═════ PROVIDED RECORDS
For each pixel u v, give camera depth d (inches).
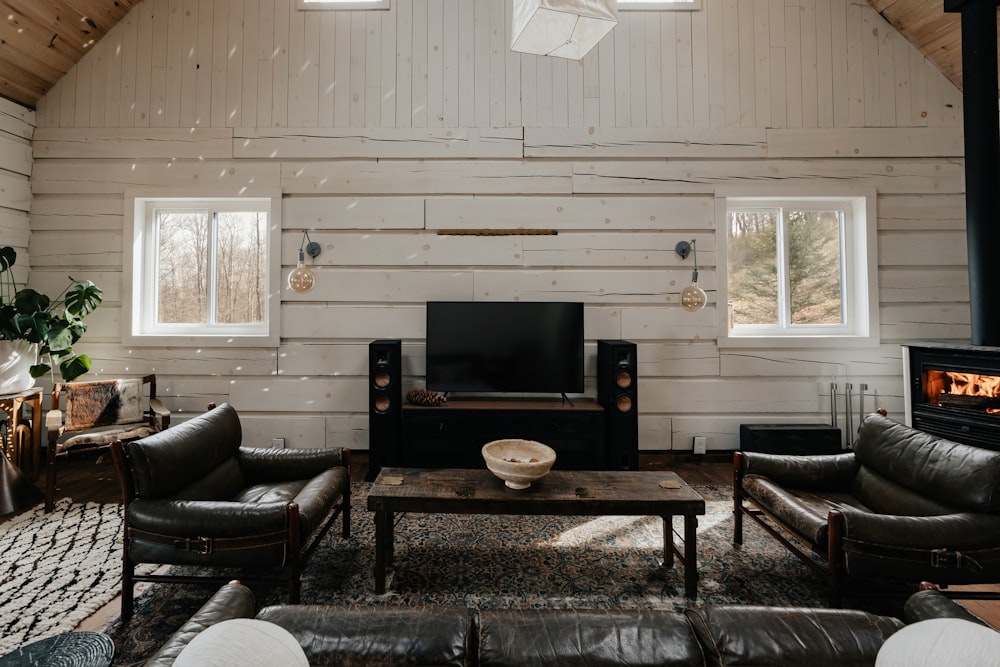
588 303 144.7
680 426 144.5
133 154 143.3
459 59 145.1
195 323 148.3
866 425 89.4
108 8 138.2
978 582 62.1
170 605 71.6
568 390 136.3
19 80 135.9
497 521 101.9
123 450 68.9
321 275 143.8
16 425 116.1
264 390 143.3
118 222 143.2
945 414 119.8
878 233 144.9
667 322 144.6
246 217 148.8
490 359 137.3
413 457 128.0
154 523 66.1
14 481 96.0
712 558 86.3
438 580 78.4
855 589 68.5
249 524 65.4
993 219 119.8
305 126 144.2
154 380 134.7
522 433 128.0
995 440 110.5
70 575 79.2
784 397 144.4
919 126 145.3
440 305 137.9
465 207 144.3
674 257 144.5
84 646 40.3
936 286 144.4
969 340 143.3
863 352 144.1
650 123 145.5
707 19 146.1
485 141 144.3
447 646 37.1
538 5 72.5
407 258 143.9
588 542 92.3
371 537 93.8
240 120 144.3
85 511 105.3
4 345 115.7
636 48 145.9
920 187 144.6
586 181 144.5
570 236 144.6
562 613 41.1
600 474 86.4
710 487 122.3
══════════
═════ PROVIDED RECORDS
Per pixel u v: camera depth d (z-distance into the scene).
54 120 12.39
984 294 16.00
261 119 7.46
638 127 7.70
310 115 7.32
══════════
▶ **ASSIGNMENT**: Of the entries listed above, reproduce only the lines starting at the line containing "568 390 136.3" and ending at the line containing "710 487 122.3". Include both, exactly as they stand.

▶ **ANSWER TO THIS TASK**:
568 390 136.3
19 80 135.9
497 521 101.9
123 450 68.9
321 275 143.8
16 425 116.1
264 390 143.3
118 222 143.2
945 414 119.8
878 233 144.9
667 322 144.6
246 217 148.8
490 359 137.3
413 457 128.0
154 523 66.1
14 481 96.0
712 558 86.3
438 580 78.4
855 589 68.5
249 524 65.4
993 219 119.8
305 126 144.2
154 380 134.7
522 433 128.0
995 440 110.5
70 575 79.2
784 397 144.4
919 126 145.3
440 305 137.9
465 207 144.3
674 257 144.5
84 646 40.3
936 286 144.4
969 340 143.3
863 352 144.1
650 123 145.5
707 19 146.1
485 141 144.3
447 646 37.1
538 5 72.5
407 258 143.9
588 542 92.3
371 537 93.8
240 120 144.3
85 511 105.3
4 345 115.7
636 48 145.9
920 187 144.6
586 181 144.5
570 236 144.6
562 613 41.1
600 474 86.4
710 487 122.3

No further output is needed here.